[Start of section]

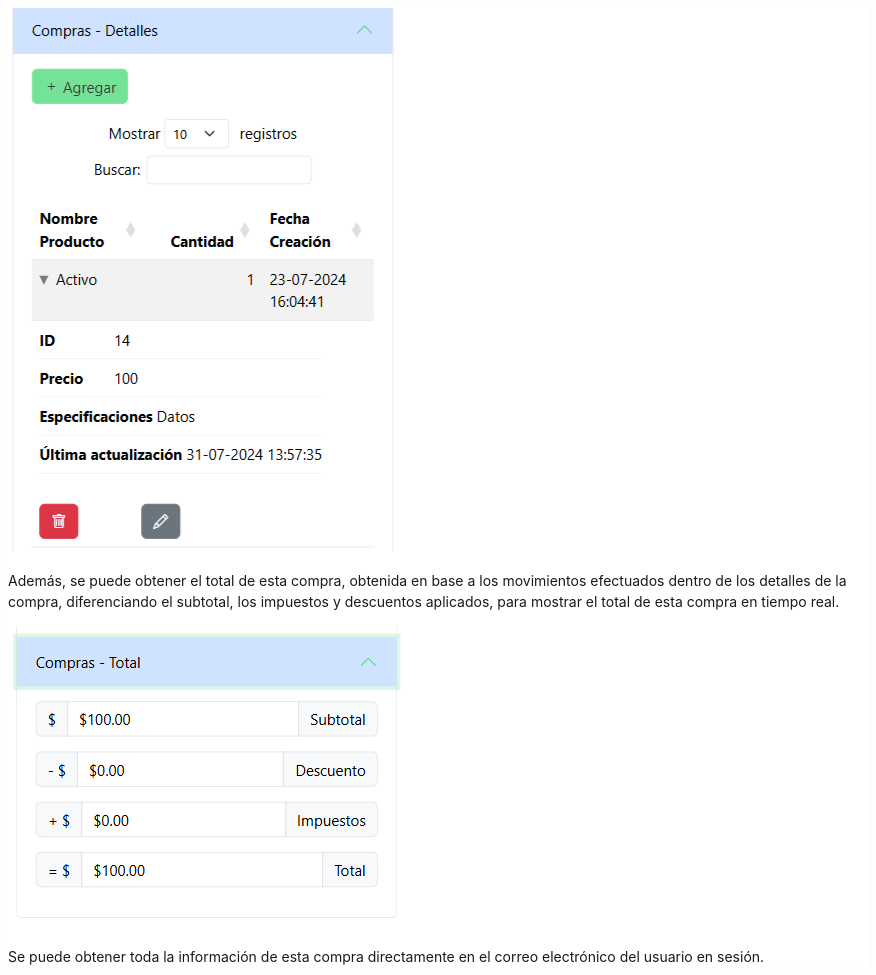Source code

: ![alt text](../../images/co5.png)

Además, se puede obtener el total de esta compra, obtenida en base a los movimientos efectuados dentro de los detalles de la compra, diferenciando el subtotal, los impuestos y descuentos aplicados, para mostrar el total de esta compra en tiempo real.

![alt text](../../images/co4.png)

Se puede obtener toda la información de esta compra directamente en el correo electrónico del usuario en sesión.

[End of section]

> _Work instruction_
Copy the rows above word for word, leaving out the pictures.

> _Response_
Source code

: ![alt text](../../images/co5.png)

Además, se puede obtener el total de esta compra, obtenida en base a los movimientos efectuados dentro de los detalles de la compra, diferenciando el subtotal, los impuestos y descuentos aplicados, para mostrar el total de esta compra en tiempo real.

![alt text](../../images/co4.png)

Se puede obtener toda la información de esta compra directamente en el correo electrónico del usuario en sesión.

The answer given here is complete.